2001: tormenta marciana
Esta historia es más reciente, y tiene que ver con uno de los rasgos más típicos de Marte: sus famosas tormentas de polvo. Todo comenzó a fines de junio del 2001, cuando la primavera comenzaba a asomar en el hemisferio sur marciano. Por entonces, el siempre atento Telescopio Espacial Hubble detectó un remolino de viento y polvo en la zona de Hellas, una de las más famosas del planeta. Era el germen de lo que estaba por venir. Poco más tarde, los astrónomos de todo el mundo empezaron a notar extraños cambios en el disco marciano: las marcas superficiales –que pueden observarse con los telescopios– comenzaron a borronearse. Y a principios de julio, el planeta entero quedó envuelto por un espeso manto de polvo que lo convirtió en una esfera anaranjada, tan lisa como aburrida. El Hubble y la sonda Mars Global Surveyor (en órbita marciana desde 1997) confirmaron las sospechas: se había desatado una tormenta de increíbles proporciones. Fuertes vientos, de hasta 100 km/hora, levantaron enormes nubes de polvo del suelo, depositándolas a decenas de kilómetros de altura, en la parte más alta de la atmósfera de Marte. La gigantesca tormenta fue un evento sensacional y, por su culpa, los astrónomos de la Tierra –profesionales y aficionados– se perdieron una excelente oportunidad para escudriñar con sus telescopios las sutiles marcas del relieve marciano (por entonces, Marte tuvo un acercamiento bastante interesante).
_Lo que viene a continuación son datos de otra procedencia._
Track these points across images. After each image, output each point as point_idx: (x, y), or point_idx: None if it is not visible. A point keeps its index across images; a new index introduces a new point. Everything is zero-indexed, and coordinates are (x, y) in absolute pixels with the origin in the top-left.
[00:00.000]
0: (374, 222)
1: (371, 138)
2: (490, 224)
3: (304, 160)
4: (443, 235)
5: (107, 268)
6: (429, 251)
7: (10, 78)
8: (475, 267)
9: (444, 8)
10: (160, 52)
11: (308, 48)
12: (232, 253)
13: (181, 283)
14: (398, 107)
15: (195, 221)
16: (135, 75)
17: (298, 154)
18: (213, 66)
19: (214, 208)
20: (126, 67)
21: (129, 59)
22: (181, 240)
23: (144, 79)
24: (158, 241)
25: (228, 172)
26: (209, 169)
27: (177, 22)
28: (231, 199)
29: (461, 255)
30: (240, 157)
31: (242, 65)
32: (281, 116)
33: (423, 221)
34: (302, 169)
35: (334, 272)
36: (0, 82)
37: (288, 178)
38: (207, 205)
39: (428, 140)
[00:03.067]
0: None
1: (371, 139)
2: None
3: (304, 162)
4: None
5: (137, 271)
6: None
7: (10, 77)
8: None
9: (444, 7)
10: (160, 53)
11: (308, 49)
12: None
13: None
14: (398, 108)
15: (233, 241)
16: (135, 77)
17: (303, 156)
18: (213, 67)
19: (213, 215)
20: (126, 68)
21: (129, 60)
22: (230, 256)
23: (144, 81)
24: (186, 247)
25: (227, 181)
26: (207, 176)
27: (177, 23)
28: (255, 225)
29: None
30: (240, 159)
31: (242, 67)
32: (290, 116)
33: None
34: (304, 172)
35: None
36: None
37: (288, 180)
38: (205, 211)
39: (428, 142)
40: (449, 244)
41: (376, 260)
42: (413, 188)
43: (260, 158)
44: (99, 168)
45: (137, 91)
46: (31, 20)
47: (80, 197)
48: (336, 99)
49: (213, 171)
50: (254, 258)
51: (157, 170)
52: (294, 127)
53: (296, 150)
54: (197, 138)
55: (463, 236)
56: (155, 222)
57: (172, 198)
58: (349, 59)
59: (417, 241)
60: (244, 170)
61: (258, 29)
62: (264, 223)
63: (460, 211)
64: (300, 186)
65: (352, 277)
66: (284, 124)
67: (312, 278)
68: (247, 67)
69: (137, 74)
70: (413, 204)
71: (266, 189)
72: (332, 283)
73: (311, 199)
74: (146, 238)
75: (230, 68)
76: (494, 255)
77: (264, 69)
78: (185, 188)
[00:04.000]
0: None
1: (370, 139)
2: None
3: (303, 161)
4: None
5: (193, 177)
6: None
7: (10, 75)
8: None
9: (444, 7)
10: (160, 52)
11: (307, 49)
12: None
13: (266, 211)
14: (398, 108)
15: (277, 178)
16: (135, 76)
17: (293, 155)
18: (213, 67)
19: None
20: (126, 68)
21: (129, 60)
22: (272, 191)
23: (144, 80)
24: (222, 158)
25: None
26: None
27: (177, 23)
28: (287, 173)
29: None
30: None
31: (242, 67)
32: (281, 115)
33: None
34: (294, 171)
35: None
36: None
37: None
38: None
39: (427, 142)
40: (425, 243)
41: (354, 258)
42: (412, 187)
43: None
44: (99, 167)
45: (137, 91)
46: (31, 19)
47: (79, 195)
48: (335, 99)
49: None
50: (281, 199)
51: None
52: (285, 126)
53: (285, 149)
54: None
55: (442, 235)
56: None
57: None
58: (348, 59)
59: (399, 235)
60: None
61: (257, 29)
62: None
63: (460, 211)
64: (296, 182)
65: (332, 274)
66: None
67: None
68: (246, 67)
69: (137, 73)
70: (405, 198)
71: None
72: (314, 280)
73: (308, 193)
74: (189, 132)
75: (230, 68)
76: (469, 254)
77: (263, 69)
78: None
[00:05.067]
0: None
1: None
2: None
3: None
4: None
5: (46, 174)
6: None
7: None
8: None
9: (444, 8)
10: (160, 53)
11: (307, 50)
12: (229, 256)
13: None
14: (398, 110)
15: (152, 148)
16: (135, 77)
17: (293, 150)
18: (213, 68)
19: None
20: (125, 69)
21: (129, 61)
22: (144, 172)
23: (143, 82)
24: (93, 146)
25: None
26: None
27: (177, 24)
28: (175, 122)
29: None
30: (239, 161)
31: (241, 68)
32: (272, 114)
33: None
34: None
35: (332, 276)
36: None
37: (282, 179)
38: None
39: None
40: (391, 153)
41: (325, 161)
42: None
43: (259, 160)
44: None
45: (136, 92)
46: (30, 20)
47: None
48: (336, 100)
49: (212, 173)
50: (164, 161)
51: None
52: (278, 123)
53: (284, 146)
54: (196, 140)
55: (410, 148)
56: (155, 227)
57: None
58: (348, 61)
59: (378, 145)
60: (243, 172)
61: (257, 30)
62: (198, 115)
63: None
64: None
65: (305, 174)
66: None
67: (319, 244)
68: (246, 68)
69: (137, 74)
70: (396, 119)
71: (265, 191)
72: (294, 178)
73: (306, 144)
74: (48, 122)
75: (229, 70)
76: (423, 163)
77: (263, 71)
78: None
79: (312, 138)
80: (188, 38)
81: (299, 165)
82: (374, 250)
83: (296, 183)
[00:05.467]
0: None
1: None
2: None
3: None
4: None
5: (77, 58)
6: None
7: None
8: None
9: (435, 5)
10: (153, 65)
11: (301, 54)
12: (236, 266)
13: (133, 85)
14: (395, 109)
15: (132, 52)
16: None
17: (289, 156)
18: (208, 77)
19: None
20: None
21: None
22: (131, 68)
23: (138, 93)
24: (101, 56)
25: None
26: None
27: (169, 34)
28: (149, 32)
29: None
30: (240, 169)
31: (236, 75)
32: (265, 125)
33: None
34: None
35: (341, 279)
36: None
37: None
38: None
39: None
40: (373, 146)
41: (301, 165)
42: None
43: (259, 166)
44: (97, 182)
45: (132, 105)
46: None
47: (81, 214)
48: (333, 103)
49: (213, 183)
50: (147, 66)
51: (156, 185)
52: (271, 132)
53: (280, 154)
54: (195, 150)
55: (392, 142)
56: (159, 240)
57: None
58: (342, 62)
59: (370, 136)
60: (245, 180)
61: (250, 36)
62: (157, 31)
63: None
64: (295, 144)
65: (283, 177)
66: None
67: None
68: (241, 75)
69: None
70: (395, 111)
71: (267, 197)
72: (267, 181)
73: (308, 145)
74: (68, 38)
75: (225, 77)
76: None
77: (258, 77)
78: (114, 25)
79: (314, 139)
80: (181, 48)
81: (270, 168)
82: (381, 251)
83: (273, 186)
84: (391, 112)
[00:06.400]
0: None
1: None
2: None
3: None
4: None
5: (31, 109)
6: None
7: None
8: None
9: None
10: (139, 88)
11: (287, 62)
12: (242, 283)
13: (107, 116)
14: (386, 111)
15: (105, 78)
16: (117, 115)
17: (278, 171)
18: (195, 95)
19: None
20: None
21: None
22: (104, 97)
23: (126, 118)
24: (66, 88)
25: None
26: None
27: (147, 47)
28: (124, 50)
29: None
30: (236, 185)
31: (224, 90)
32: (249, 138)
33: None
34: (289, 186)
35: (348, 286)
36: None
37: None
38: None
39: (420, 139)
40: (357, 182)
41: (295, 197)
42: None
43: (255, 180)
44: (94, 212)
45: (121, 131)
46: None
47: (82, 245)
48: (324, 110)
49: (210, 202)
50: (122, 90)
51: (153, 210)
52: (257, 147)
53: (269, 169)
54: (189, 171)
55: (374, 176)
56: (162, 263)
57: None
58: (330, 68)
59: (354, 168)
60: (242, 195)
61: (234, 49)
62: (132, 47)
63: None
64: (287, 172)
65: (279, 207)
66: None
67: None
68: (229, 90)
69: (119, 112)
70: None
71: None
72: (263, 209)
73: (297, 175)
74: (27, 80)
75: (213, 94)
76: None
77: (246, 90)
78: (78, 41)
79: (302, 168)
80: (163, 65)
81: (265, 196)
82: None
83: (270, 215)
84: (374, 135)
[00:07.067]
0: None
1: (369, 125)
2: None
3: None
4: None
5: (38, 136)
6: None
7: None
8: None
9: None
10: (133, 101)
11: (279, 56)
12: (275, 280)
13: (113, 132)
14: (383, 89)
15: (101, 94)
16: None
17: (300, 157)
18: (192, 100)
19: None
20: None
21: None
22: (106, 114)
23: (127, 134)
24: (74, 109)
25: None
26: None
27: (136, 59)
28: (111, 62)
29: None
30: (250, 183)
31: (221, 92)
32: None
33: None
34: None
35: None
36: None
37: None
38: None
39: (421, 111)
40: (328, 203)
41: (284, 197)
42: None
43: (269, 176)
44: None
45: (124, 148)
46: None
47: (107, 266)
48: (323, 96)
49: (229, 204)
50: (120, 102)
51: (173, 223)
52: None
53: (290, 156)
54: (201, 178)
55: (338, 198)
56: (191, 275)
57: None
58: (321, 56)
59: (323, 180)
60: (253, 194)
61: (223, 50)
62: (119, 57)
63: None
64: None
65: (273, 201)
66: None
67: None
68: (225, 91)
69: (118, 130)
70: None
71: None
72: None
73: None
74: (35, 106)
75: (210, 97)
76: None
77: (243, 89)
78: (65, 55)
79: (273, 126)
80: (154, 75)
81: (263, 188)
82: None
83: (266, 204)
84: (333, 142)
Las tormentas de viento y polvo no son ninguna novedad. En realidad se las viene observando desde hace siglos, y se delatan como parches amarillentos en el disco del planeta. Pero la del 2001 tuvo un carácter absolutamente global, muy similar a otra registrada en 1971 (que complicó las observaciones de Mariner 9). El singular fenómeno alcanzó su pico de furia a principios de septiembre de aquel año. Finalmente, la tormenta comenzó a menguar al mes siguiente: los vientos cesaron, y el polvo se fue depositando nuevamente en la superficie. La calma había regresado. Era el final de uno de los episodios más asombrosos en la historia de la astronomía planetaria.

Marte y más allá
Cuatro décadas de exploración marciana no es poca cosa. No por casualidad, Marte es el planeta que más y mejor conocemos después del nuestro. En los próximos años seremos testigos de nuevas misiones cada vez más sorprendentes, incluyendo una que traería de regreso a la Tierra muestras de aquel suelo tan colorido, como seco y oxidado. Y cuando todo esté listo, hacia 2020 o 2030, el hombre finalmente desembarcará en Marte. Será la aventura más grande jamás encarada por la especie humana. Luego vendrían las primeras bases científicas, allá por la segunda mitad de este siglo.
Es difícil saberlo, pero no resulta disparatado pensar que, dentro de algunos milenios, generaciones enteras de seres humanos podrían nacer, vivir y morir en el planeta hermano. Si así fuera, sus libros –o lo que sea que exista por entonces– les hablarán de nuestra época con nostalgia y simpatía. Y seguramente estarán cargados de pequeñas historias, terrestres y marcianas.